Tono kembali tersenyum dan jempolnya telah separuh perjalanan menekan tombol kirim. Tak lama lagi, batin Tono, jawabannya itu akan masuk di gawai Tini. Tini akan senang membacanya, dan ia akan senang karena bisa menyenangkan Tini. Tapi itu tidak terjadi. Tono menghapus pesan yang baru saja akan dikirimkannya. Ibu jari Tono kalah cepat dari pesan Tini yang datang mengombak.
 
[13/5 14.25] Tini: Ton, Google nyebelin. Aku kayak cuman dimain-mainin aja. Masa buka situs-situs jawabannya itu-itu mulu. Sebagai hiburan yang mendidiklah, kenikmatan dan kehikmahanlah, punya fungsi etis, didaktis, reflektif, rekreatif, kayak makul Pengantar Ilmu Sastra aja. Gaada yang jelas. Bikin bosen. Tapi Google mendinganlah, daripada kamu dari tadi gamau jawab. Dasar. Ton. Ton. Tonnnooooooooo… @#$%^&**&^%^&*(*&^%$#@!??!!!
 
[13/5 14.25] Tono: (…)
Benar. Tono menghapus kembali pesan yang tadi sudah hampir dikirimkannya pada Tini, menjadi ragu, dan menimbang-nimbang kembali apa guna sastra di tengah pandemi Corona. Tono tidak jadi yakin lagi bahwa sastra bisa memberi gambaran pengalaman pada pembaca. Quote George R.R. Martin, penulis novel dan skenario A Game of Thrones—“Seorang pembaca memiliki seribu kehidupan sebelum ia mati; orang yang tidak pernah membaca hanya memiliki satu kehidupan.”—tidak menolongnya dari keraguan dan kebingungannya sendiri.
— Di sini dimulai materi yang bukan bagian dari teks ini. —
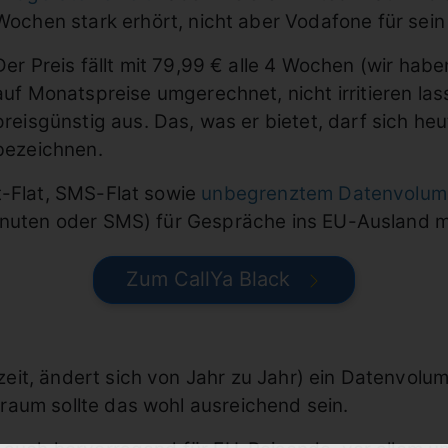
Wochen stark erhört, nicht aber Vodafone für sein
Der Preis fällt mit 79,99 € alle 4 Wochen (wir hab
auf Monatspreise umgerechnet, nicht irritieren la
preisgünstig aus. Das, was er bietet, darf sich h
bezeichnen.
t-Flat, SMS-Flat sowie
unbegrenztem Datenvolum
inuten oder SMS) für Gespräche ins EU-Ausland m
Zum CallYa Black
it, ändert sich von Jahr zu Jahr) ein Datenvolu
aum sollte das wohl ausreichend sein.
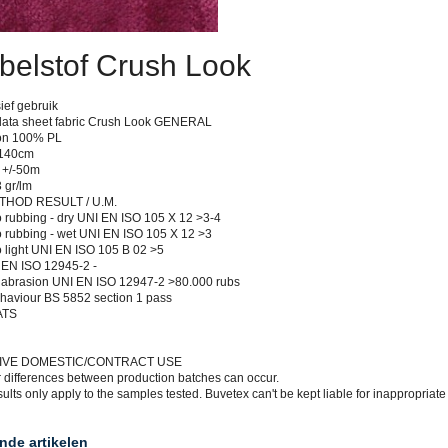
elstof Crush Look
ief gebruik
data sheet fabric Crush Look GENERAL
on 100% PL
 140cm
h +/-50m
 gr/lm
THOD RESULT / U.M.
o rubbing - dry UNI EN ISO 105 X 12 >3-4
o rubbing - wet UNI EN ISO 105 X 12 >3
o light UNI EN ISO 105 B 02 >5
I EN ISO 12945-2 -
 abrasion UNI EN ISO 12947-2 >80.000 rubs
haviour BS 5852 section 1 pass
ATS
SIVE DOMESTIC/CONTRACT USE
r differences between production batches can occur.
sults only apply to the samples tested. Buvetex can't be kept liable for inappropriate
nde artikelen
Tono menghela napas. Pukulan-pukulan yang dirasakan dalam kepalanya membuat kebingungannya kian berat. Tono pun menutup mata, dan pada saat membukanya teringat statemen Martin Suryajaya di kanal YouTube-nya, yang membuat Tono berpikiran bahwa pertanyaan tentang guna sastra itu tidak perlu terlalu dirisaukan. Sebab, barangkali, sebagaimana dalam filsafat, seseorang yang terlalu mencari guna sastra hampir dapat dipastikan akan berhenti di tengah jalan.
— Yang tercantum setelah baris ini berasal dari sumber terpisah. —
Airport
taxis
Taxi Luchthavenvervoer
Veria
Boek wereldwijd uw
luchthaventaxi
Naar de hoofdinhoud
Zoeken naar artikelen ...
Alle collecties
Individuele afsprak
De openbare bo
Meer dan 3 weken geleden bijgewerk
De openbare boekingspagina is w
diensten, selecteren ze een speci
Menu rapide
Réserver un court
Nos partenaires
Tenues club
Tono hampir memutuskan untuk tidak membalas chat Tini itu dan ingin melanjutkan tidurnya saja sampai nanti waktu buka puasa tiba. Tono benar-benar sudah menarik selimutnya kembali dan akan memejamkan mata seandainya pesan Tini tidak kembali membombardirnya. Barangkali pesan Tini yang bertubi-tubi itu tidak akan jadi masalah jika Tono mengabaikannya. Tapi Tono justru membuka dan membacanya.
 
[13/5 14.26] Tini: Toooooonnn!!!!! Toooooooonnnn…… tonoooooooooo!!!!
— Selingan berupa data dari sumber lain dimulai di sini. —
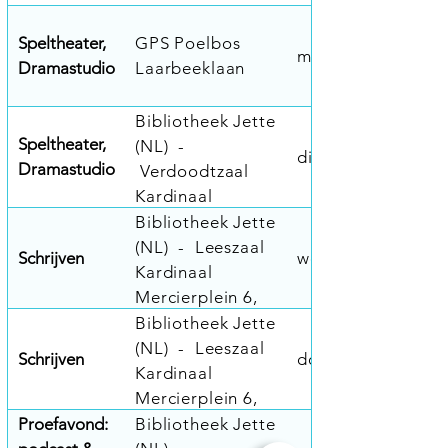
Speltheater,
GPS Poelbos
ma. 29/6 16u45-1
Dramastudio
Laarbeeklaan
Bibliotheek Jette
Speltheater,
(NL) -
di. 23/6 18u-19u
Dramastudio
Verdoodtzaal
Kardinaal
Mercierplein 6,
Bibliotheek Jette
Jette
(NL) - Leeszaal
Schrijven
wo. 17/6 19u00-2
Kardinaal
Mercierplein 6,
Jette
Bibliotheek Jette
(NL) - Leeszaal
Schrijven
do. 25/6 12u30-1
Kardinaal
Mercierplein 6,
Jette
Proefavond:
Bibliotheek Jette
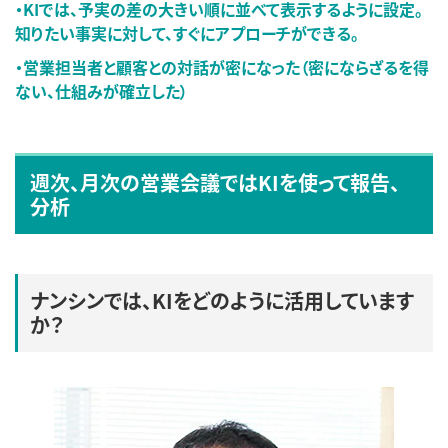
・KIでは、予実の差の大きい順に並べて表示するように設定。
知りたい事実に対して、すぐにアプローチができる。
・営業担当者と顧客との対話が密になった（密にならざるを得
ない、仕組みが確立した）
週次、月次の営業会議ではKIを使って報告、
分析
ナンシンでは、KIをどのように活用しています
か？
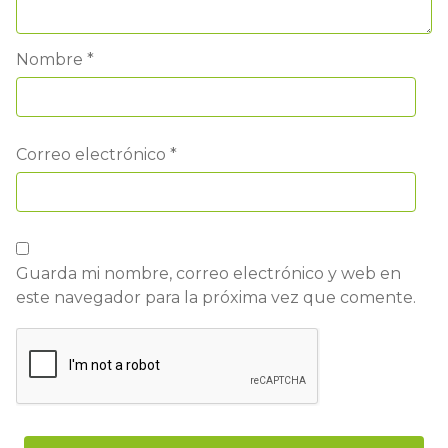
Nombre
*
Correo electrónico
*
Guarda mi nombre, correo electrónico y web en
este navegador para la próxima vez que comente.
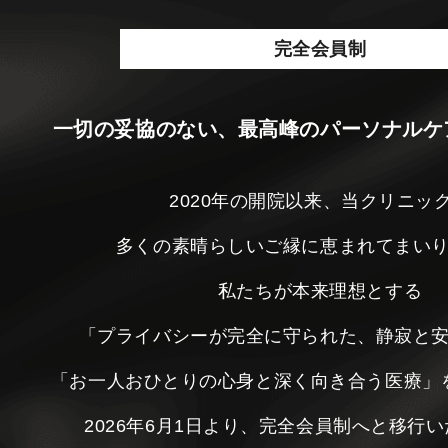
完全会員制
一切の妥協のない、最高峰のパーソナルケ
2020年の開院以来、当クリニッ
多くの素晴らしいご縁に恵まれてまい
私たちが本来理想とする
「プライバシーが完全に守られた、静寂と
「お一人おひとりの心身と深く向き合う医療」
2026年6月1日より、完全会員制へと移行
Ya. Chat Tini yang bertubi-tubi itu membikin Tono semakin kebingungan lagi. Namun, di ujung kebingungannya itu, tanpa dinyananya, Tono justru menemukan kalimat yang tepat untuk menjawab pertanyaan dari chat Tini. Tono pun segera menulis di papan ketik gawai dan mengirimkannya pada Tini.
[13/5 14.426] Tono: Tin, apa guna sastra di tengah pandemi Corona?